> Try it
Each line holding the word "StructuralPropertyDescriptor" must appear in the answer, copied from the entries.

> Listed records
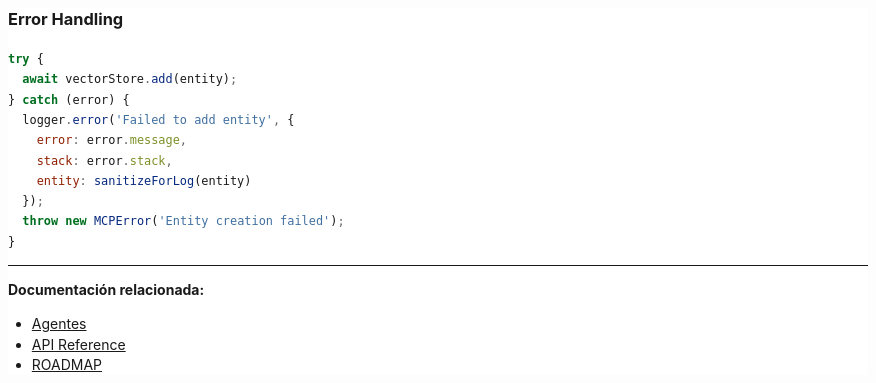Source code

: ### Error Handling

```javascript
try {
  await vectorStore.add(entity);
} catch (error) {
  logger.error('Failed to add entity', {
    error: error.message,
    stack: error.stack,
    entity: sanitizeForLog(entity)
  });
  throw new MCPError('Entity creation failed');
}
```

---

**Documentación relacionada:**
- [Agentes](AGENTS.md)
- [API Reference](API.md)
- [ROADMAP](../ROADMAP.md)
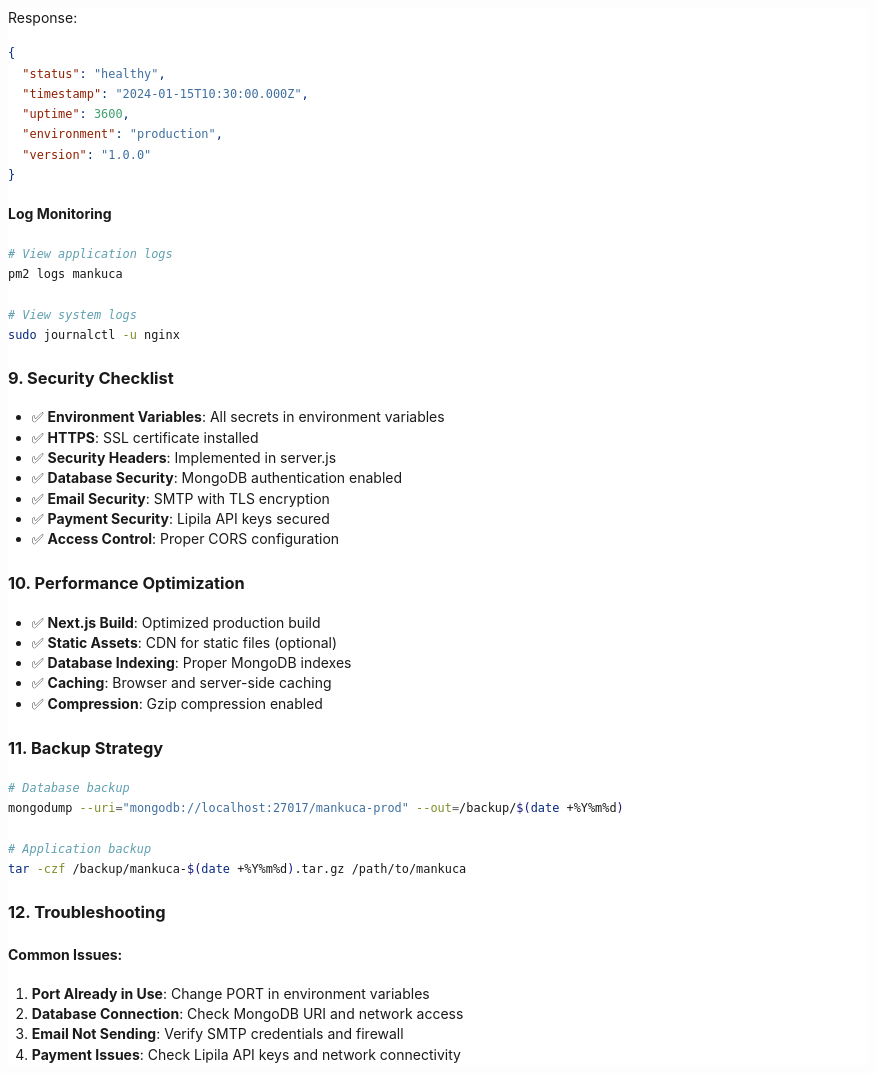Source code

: Response:
```json
{
  "status": "healthy",
  "timestamp": "2024-01-15T10:30:00.000Z",
  "uptime": 3600,
  "environment": "production",
  "version": "1.0.0"
}
```

#### Log Monitoring
```bash
# View application logs
pm2 logs mankuca

# View system logs
sudo journalctl -u nginx
```

### 9. Security Checklist

- ✅ **Environment Variables**: All secrets in environment variables
- ✅ **HTTPS**: SSL certificate installed
- ✅ **Security Headers**: Implemented in server.js
- ✅ **Database Security**: MongoDB authentication enabled
- ✅ **Email Security**: SMTP with TLS encryption
- ✅ **Payment Security**: Lipila API keys secured
- ✅ **Access Control**: Proper CORS configuration

### 10. Performance Optimization

- ✅ **Next.js Build**: Optimized production build
- ✅ **Static Assets**: CDN for static files (optional)
- ✅ **Database Indexing**: Proper MongoDB indexes
- ✅ **Caching**: Browser and server-side caching
- ✅ **Compression**: Gzip compression enabled

### 11. Backup Strategy

```bash
# Database backup
mongodump --uri="mongodb://localhost:27017/mankuca-prod" --out=/backup/$(date +%Y%m%d)

# Application backup
tar -czf /backup/mankuca-$(date +%Y%m%d).tar.gz /path/to/mankuca
```

### 12. Troubleshooting

#### Common Issues:
1. **Port Already in Use**: Change PORT in environment variables
2. **Database Connection**: Check MongoDB URI and network access
3. **Email Not Sending**: Verify SMTP credentials and firewall
4. **Payment Issues**: Check Lipila API keys and network connectivity
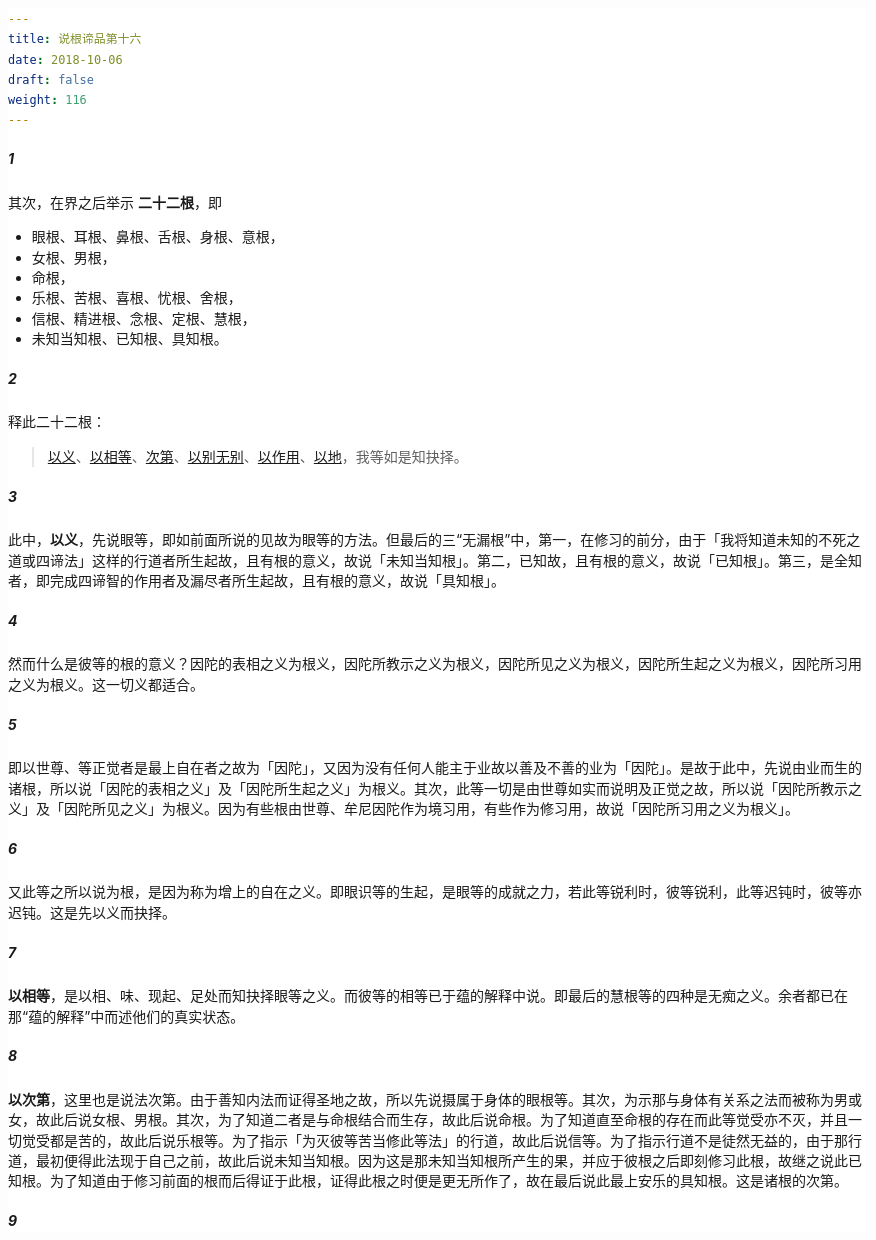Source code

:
 ```yaml
---
title: 说根谛品第十六
date: 2018-10-06
draft: false
weight: 116
---
```


##### 1

其次，在界之后举示 __二十二根__，即

- 眼根、耳根、鼻根、舌根、身根、意根，
- 女根、男根，
- 命根，
- 乐根、苦根、喜根、忧根、舍根，
- 信根、精进根、念根、定根、慧根，
- 未知当知根、已知根、具知根。

##### 2

释此二十二根：

> [以义](#3)、[以相等](#7)、[次第](#8)、[以别无别](#9)、[以作用](#10)、[以地](#11)，我等如是知抉择。

##### 3

此中，__以义__，先说眼等，即如前面所说的见故为眼等的方法。但最后的三<q>无漏根</q>中，第一，在修习的前分，由于「我将知道未知的不死之道或四谛法」这样的行道者所生起故，且有根的意义，故说「未知当知根」。第二，已知故，且有根的意义，故说「已知根」。第三，是全知者，即完成四谛智的作用者及漏尽者所生起故，且有根的意义，故说「具知根」。

##### 4

然而什么是彼等的根的意义？因陀的表相之义为根义，因陀所教示之义为根义，因陀所见之义为根义，因陀所生起之义为根义，因陀所习用之义为根义。这一切义都适合。

##### 5

即以世尊、等正觉者是最上自在者之故为「因陀」，又因为没有任何人能主于业故以善及不善的业为「因陀」。是故于此中，先说由业而生的诸根，所以说「因陀的表相之义」及「因陀所生起之义」为根义。其次，此等一切是由世尊如实而说明及正觉之故，所以说「因陀所教示之义」及「因陀所见之义」为根义。因为有些根由世尊、牟尼因陀作为境习用，有些作为修习用，故说「因陀所习用之义为根义」。

##### 6

又此等之所以说为根，是因为称为增上的自在之义。即眼识等的生起，是眼等的成就之力，若此等锐利时，彼等锐利，此等迟钝时，彼等亦迟钝。这是先以义而抉择。

##### 7

__以相等__，是以相、味、现起、足处而知抉择眼等之义。而彼等的相等已于蕴的解释中说。即最后的慧根等的四种是无痴之义。余者都已在那<q>蕴的解释</q>中而述他们的真实状态。

##### 8

__以次第__，这里也是说法次第。由于善知内法而证得圣地之故，所以先说摄属于身体的眼根等。其次，为示那与身体有关系之法而被称为男或女，故此后说女根、男根。其次，为了知道二者是与命根结合而生存，故此后说命根。为了知道直至命根的存在而此等觉受亦不灭，并且一切觉受都是苦的，故此后说乐根等。为了指示「为灭彼等苦当修此等法」的行道，故此后说信等。为了指示行道不是徒然无益的，由于那行道，最初便得此法现于自己之前，故此后说未知当知根。因为这是那未知当知根所产生的果，并应于彼根之后即刻修习此根，故继之说此已知根。为了知道由于修习前面的根而后得证于此根，证得此根之时便是更无所作了，故在最后说此最上安乐的具知根。这是诸根的次第。

##### 9
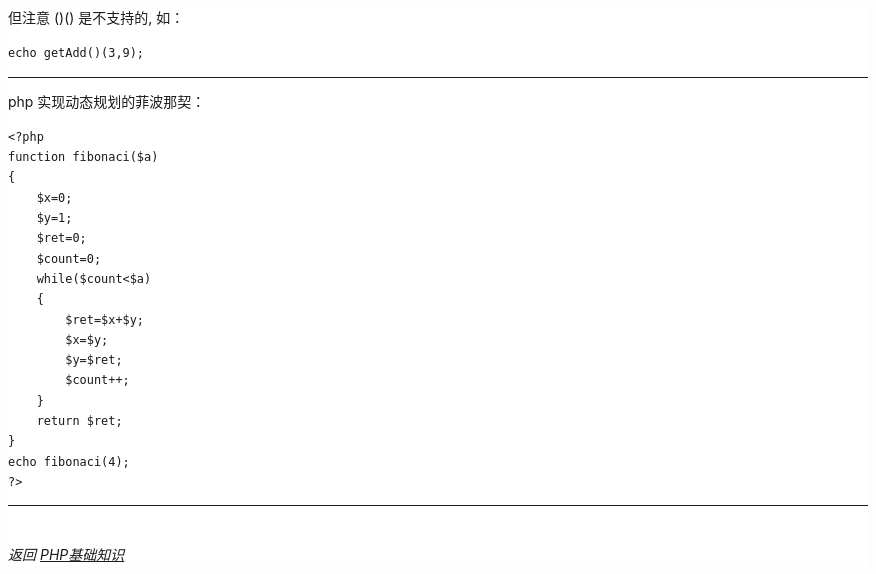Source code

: 但注意 ()() 是不支持的, 如：
```
echo getAdd()(3,9);
```


***


php 实现动态规划的菲波那契：
```
<?php
function fibonaci($a)
{
    $x=0;
    $y=1;
    $ret=0;
    $count=0;
    while($count<$a)
    {
        $ret=$x+$y;
        $x=$y;
        $y=$ret;
        $count++;
    }
    return $ret;
}
echo fibonaci(4);
?>
```


***
#
###### 返回 [PHP基础知识](../PHP基础知识.md)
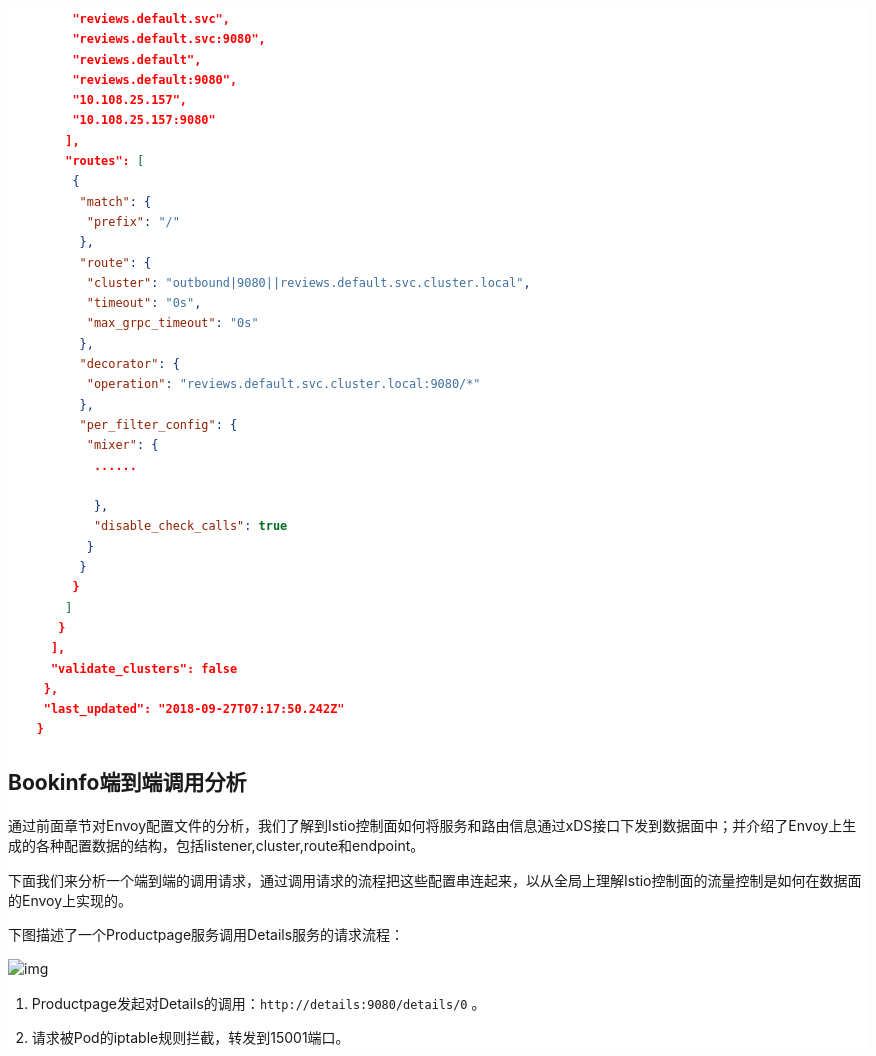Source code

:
 ```json
         "reviews.default.svc",
         "reviews.default.svc:9080",
         "reviews.default",
         "reviews.default:9080",
         "10.108.25.157",
         "10.108.25.157:9080"
        ],
        "routes": [
         {
          "match": {
           "prefix": "/"
          },
          "route": {
           "cluster": "outbound|9080||reviews.default.svc.cluster.local",
           "timeout": "0s",
           "max_grpc_timeout": "0s"
          },
          "decorator": {
           "operation": "reviews.default.svc.cluster.local:9080/*"
          },
          "per_filter_config": {
           "mixer": {
            ......

            },
            "disable_check_calls": true
           }
          }
         }
        ]
       }
      ],
      "validate_clusters": false
     },
     "last_updated": "2018-09-27T07:17:50.242Z"
    }
```

## Bookinfo端到端调用分析

通过前面章节对Envoy配置文件的分析，我们了解到Istio控制面如何将服务和路由信息通过xDS接口下发到数据面中；并介绍了Envoy上生成的各种配置数据的结构，包括listener,cluster,route和endpoint。

下面我们来分析一个端到端的调用请求，通过调用请求的流程把这些配置串连起来，以从全局上理解Istio控制面的流量控制是如何在数据面的Envoy上实现的。

下图描述了一个Productpage服务调用Details服务的请求流程：

![img](https://zhaohuabing.com/img/2018-09-25-istio-traffic-management-impl-intro/envoy-traffic-route.png)

1. Productpage发起对Details的调用：`http://details:9080/details/0` 。

2. 请求被Pod的iptable规则拦截，转发到15001端口。
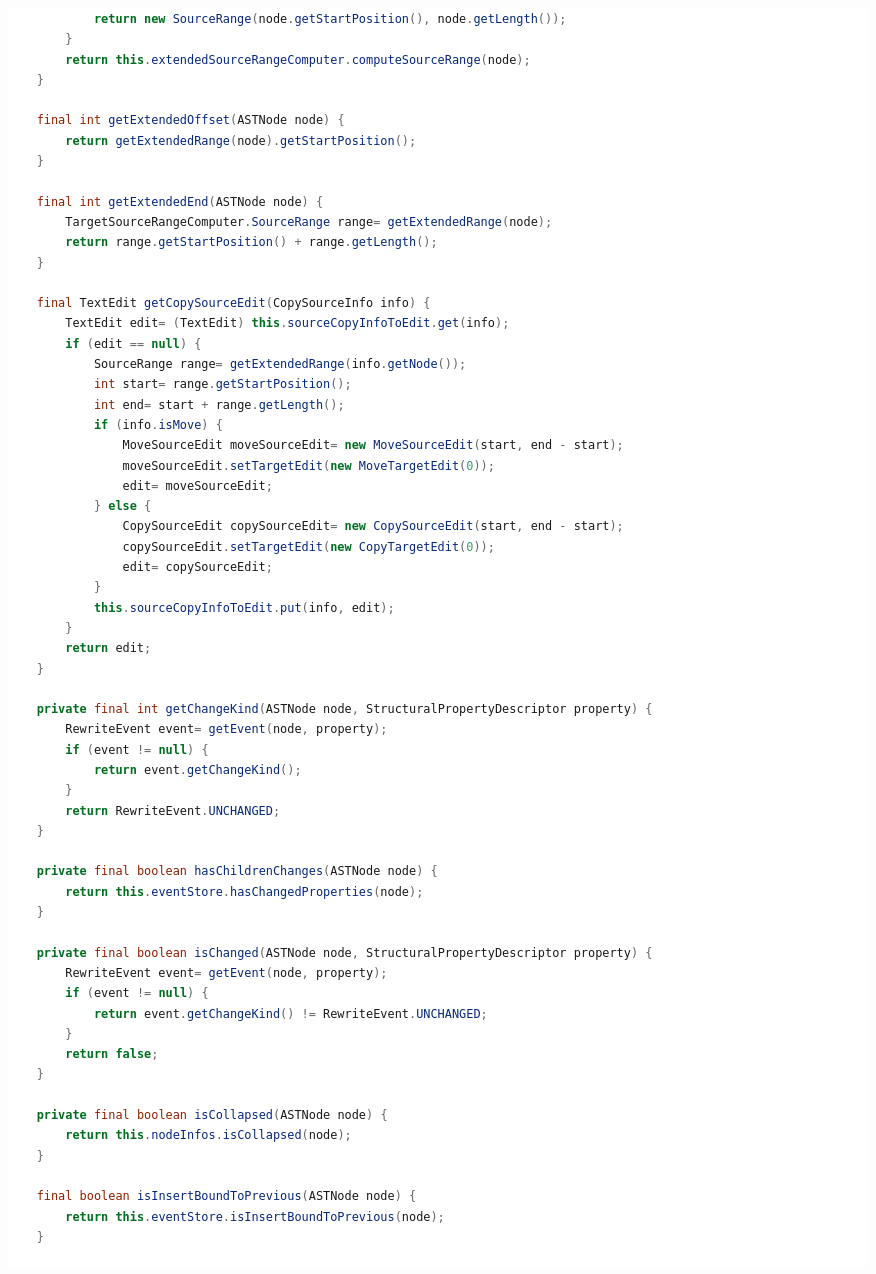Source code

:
 ```java
			return new SourceRange(node.getStartPosition(), node.getLength());
		}
		return this.extendedSourceRangeComputer.computeSourceRange(node);
	}
	
	final int getExtendedOffset(ASTNode node) {
		return getExtendedRange(node).getStartPosition();
	}
	
	final int getExtendedEnd(ASTNode node) {
		TargetSourceRangeComputer.SourceRange range= getExtendedRange(node);
		return range.getStartPosition() + range.getLength();
	}
	
	final TextEdit getCopySourceEdit(CopySourceInfo info) {
		TextEdit edit= (TextEdit) this.sourceCopyInfoToEdit.get(info);
		if (edit == null) {
			SourceRange range= getExtendedRange(info.getNode());
			int start= range.getStartPosition();
			int end= start + range.getLength();
			if (info.isMove) {
				MoveSourceEdit moveSourceEdit= new MoveSourceEdit(start, end - start);
				moveSourceEdit.setTargetEdit(new MoveTargetEdit(0));
				edit= moveSourceEdit;
			} else {
				CopySourceEdit copySourceEdit= new CopySourceEdit(start, end - start);
				copySourceEdit.setTargetEdit(new CopyTargetEdit(0));
				edit= copySourceEdit;
			}
			this.sourceCopyInfoToEdit.put(info, edit);
		}
		return edit;
	}
	
	private final int getChangeKind(ASTNode node, StructuralPropertyDescriptor property) {
		RewriteEvent event= getEvent(node, property);
		if (event != null) {
			return event.getChangeKind();
		}
		return RewriteEvent.UNCHANGED;
	}
	
	private final boolean hasChildrenChanges(ASTNode node) {
		return this.eventStore.hasChangedProperties(node);
	}
	
	private final boolean isChanged(ASTNode node, StructuralPropertyDescriptor property) {
		RewriteEvent event= getEvent(node, property);
		if (event != null) {
			return event.getChangeKind() != RewriteEvent.UNCHANGED;
		}
		return false;
	}
	
	private final boolean isCollapsed(ASTNode node) {
		return this.nodeInfos.isCollapsed(node);
	}
	
	final boolean isInsertBoundToPrevious(ASTNode node) {
		return this.eventStore.isInsertBoundToPrevious(node);
	}	
		
```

> Result
	private final int getChangeKind(ASTNode node, StructuralPropertyDescriptor property) {
	private final boolean isChanged(ASTNode node, StructuralPropertyDescriptor property) {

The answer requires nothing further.